Хауссер вынул из незапечатанного конверта черные бархатные петлицы со знаками СС на одной, и четырьмя серебристыми металлическими квадратиками на другой, как бы недоумевая оглядел их и небрежно сунул вместе с конвертом в карман. Только тут он заметил протянутую руку Грефрата. Советник торопливо, но холодно пожал пальцы оберштурмбаннфюрера.

- Благодарю вас… - пробормотал он и начал обрывать край второго конверта.

Письмо рейхсминистра казалось отпечатанным типографским способом: прекрасная, точно накрахмаленная бумага, великолепный шрифт пишущей машинки. Всего несколько строк.

"Дорогой Хауссер!
Сердечно поздравляю Вас. Рад случаю сообщить, что Ваши идеи находят одобрение у фюрера.
Я очень ценю Вашу чрезвычайно полезную деятельность. Все Ваши предложения немедленно изучаются и при первой же возможности воплощаются в жизнь.
Желаю успеха.
Хайль Гитлер!
Ваш Г.Гиммлер"

Советник читал письмо долго, не проявляя никаких эмоций, точно получал такие послания по нескольку в день. Наконец он спрятал письмо в карман и вопросительно взглянул на Грефрата.

- Присядем, господин советник, - со вздохом сказал оберштурмбаннфюрер. - Нам необходимо обсудить некоторые вопросы…

Оберштурмбаннфюрер и советник беседовали вдвоем около часа Когда Хауссер ушел, начальник гестапо, униженный, обозленный, вернулся в свой кабинет. Греф-рат сделал вид, что он не замечает состояния своего друга.

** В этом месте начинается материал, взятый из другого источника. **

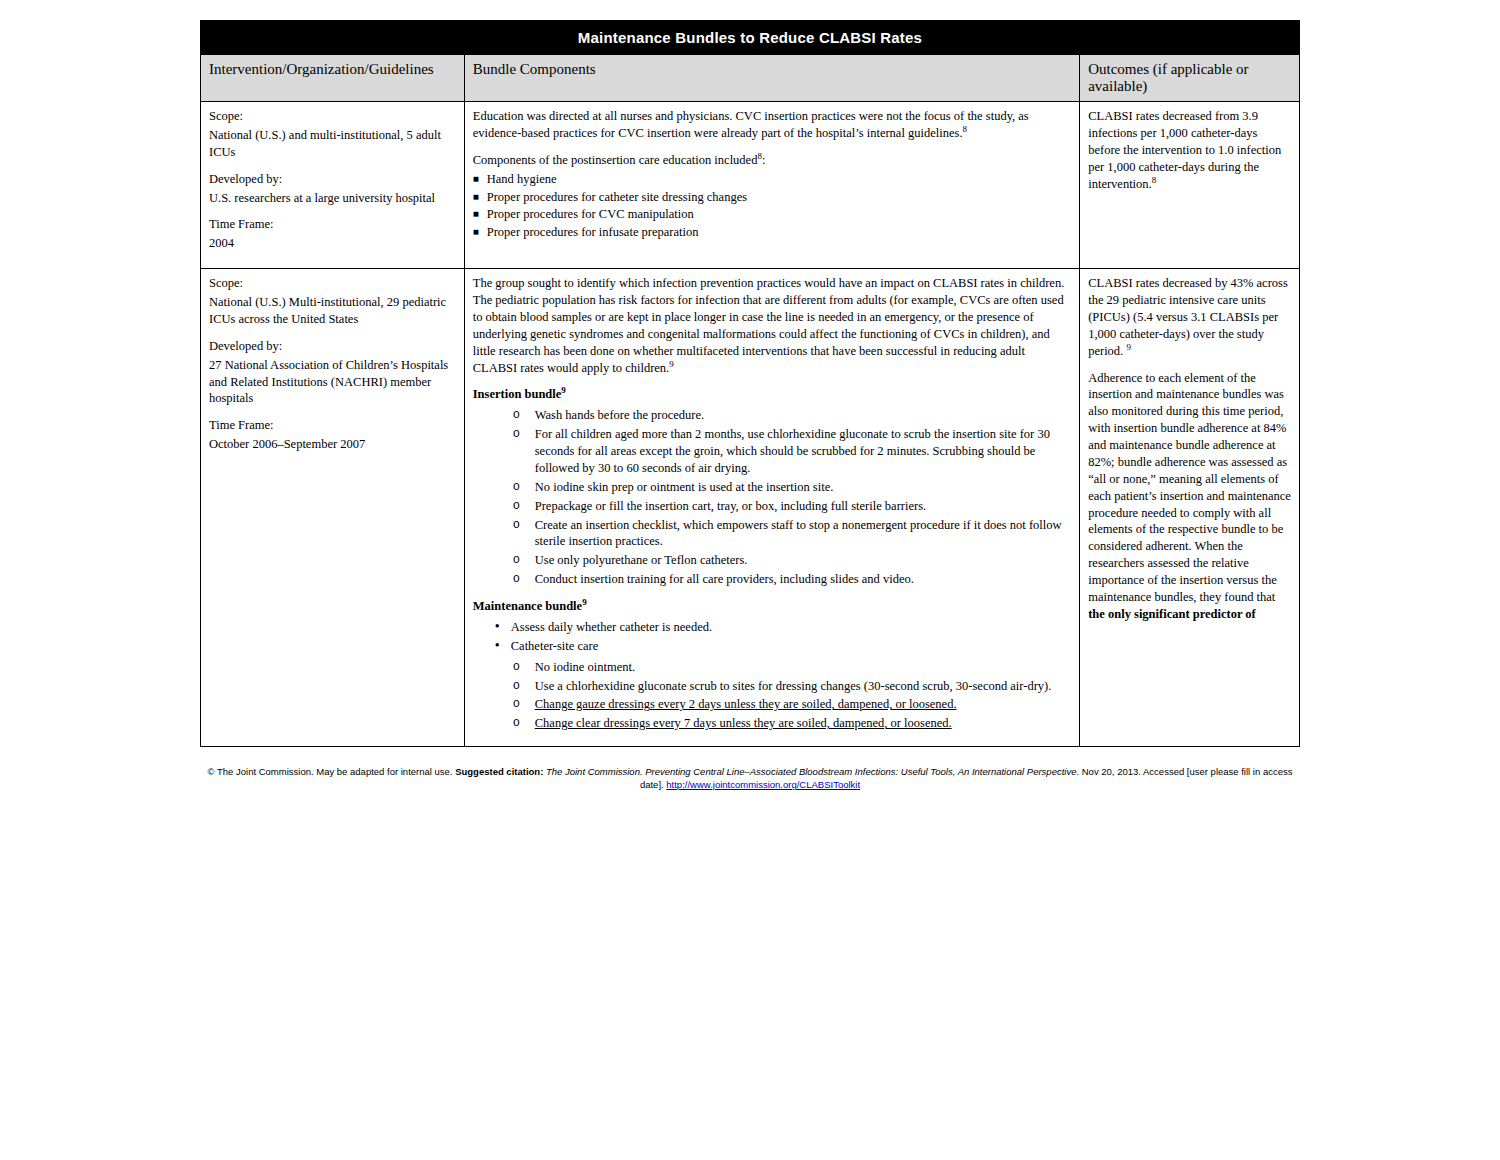| Maintenance Bundles to Reduce CLABSI Rates |
| --- |
| Intervention/Organization/Guidelines | Bundle Components | Outcomes (if applicable or available) |
| Scope: National (U.S.) and multi-institutional, 5 adult ICUs Developed by: U.S. researchers at a large university hospital Time Frame: 2004 | Education was directed at all nurses and physicians. CVC insertion practices were not the focus of the study, as evidence-based practices for CVC insertion were already part of the hospital’s internal guidelines. 8 Components of the postinsertion care education included 8 : Hand hygiene Proper procedures for catheter site dressing changes Proper procedures for CVC manipulation Proper procedures for infusate preparation | CLABSI rates decreased from 3.9 infections per 1,000 catheter-days before the intervention to 1.0 infection per 1,000 catheter-days during the intervention. 8 |
| Scope: National (U.S.) Multi-institutional, 29 pediatric ICUs across the United States Developed by: 27 National Association of Children’s Hospitals and Related Institutions (NACHRI) member hospitals Time Frame: October 2006–September 2007 | The group sought to identify which infection prevention practices would have an impact on CLABSI rates in children. The pediatric population has risk factors for infection that are different from adults (for example, CVCs are often used to obtain blood samples or are kept in place longer in case the line is needed in an emergency, or the presence of underlying genetic syndromes and congenital malformations could affect the functioning of CVCs in children), and little research has been done on whether multifaceted interventions that have been successful in reducing adult CLABSI rates would apply to children. 9 Insertion bundle 9 Wash hands before the procedure. For all children aged more than 2 months, use chlorhexidine gluconate to scrub the insertion site for 30 seconds for all areas except the groin, which should be scrubbed for 2 minutes. Scrubbing should be followed by 30 to 60 seconds of air drying. No iodine skin prep or ointment is used at the insertion site. Prepackage or fill the insertion cart, tray, or box, including full sterile barriers. Create an insertion checklist, which empowers staff to stop a nonemergent procedure if it does not follow sterile insertion practices. Use only polyurethane or Teflon catheters. Conduct insertion training for all care providers, including slides and video. Maintenance bundle 9 Assess daily whether catheter is needed. Catheter-site care No iodine ointment. Use a chlorhexidine gluconate scrub to sites for dressing changes (30-second scrub, 30-second air-dry). Change gauze dressings every 2 days unless they are soiled, dampened, or loosened. Change clear dressings every 7 days unless they are soiled, dampened, or loosened. | CLABSI rates decreased by 43% across the 29 pediatric intensive care units (PICUs) (5.4 versus 3.1 CLABSIs per 1,000 catheter-days) over the study period. 9 Adherence to each element of the insertion and maintenance bundles was also monitored during this time period, with insertion bundle adherence at 84% and maintenance bundle adherence at 82%; bundle adherence was assessed as “all or none,” meaning all elements of each patient’s insertion and maintenance procedure needed to comply with all elements of the respective bundle to be considered adherent. When the researchers assessed the relative importance of the insertion versus the maintenance bundles, they found that the only significant predictor of |
© The Joint Commission. May be adapted for internal use. Suggested citation: The Joint Commission. Preventing Central Line–Associated Bloodstream Infections: Useful Tools, An International Perspective. Nov 20, 2013. Accessed [user please fill in access date]. http://www.jointcommission.org/CLABSIToolkit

- Итак, Генрих, ты не будешь трогать этих людей, - бодрым, веселым тоном произнес он, хлопая ладонью по лежащему на столе листу со списком. - И вообще, дорогой мой, с этого дня будь осторожен с оуновцами в смысле репрессий. Особенно с их вожаками всех рангов.

- Даже если они будут грабить наши эшелоны, забирать оружие, идущее на фронт? - гневно сверкнул глазами Герц.

- Генрих, ну что ты… - недовольно поморщился оберштурмбаннфюрер. - Я тебе объясняю обстановку, Хищение оружия оуновцами почти рекомендуется.

Начальник гестапо смотрел на приятеля широко раскрытыми глазами. Ему даже показалось на мгновение, что он ослышался. Однако лицо гостя приобрело холодное, подчеркнуто деловое выражение. Он давал понять, что его слова имеют силу приказания и не могут служить поводом для дискуссий. Это уже не был человек, какого можно было именовать простецки Гансом. Это был начальник.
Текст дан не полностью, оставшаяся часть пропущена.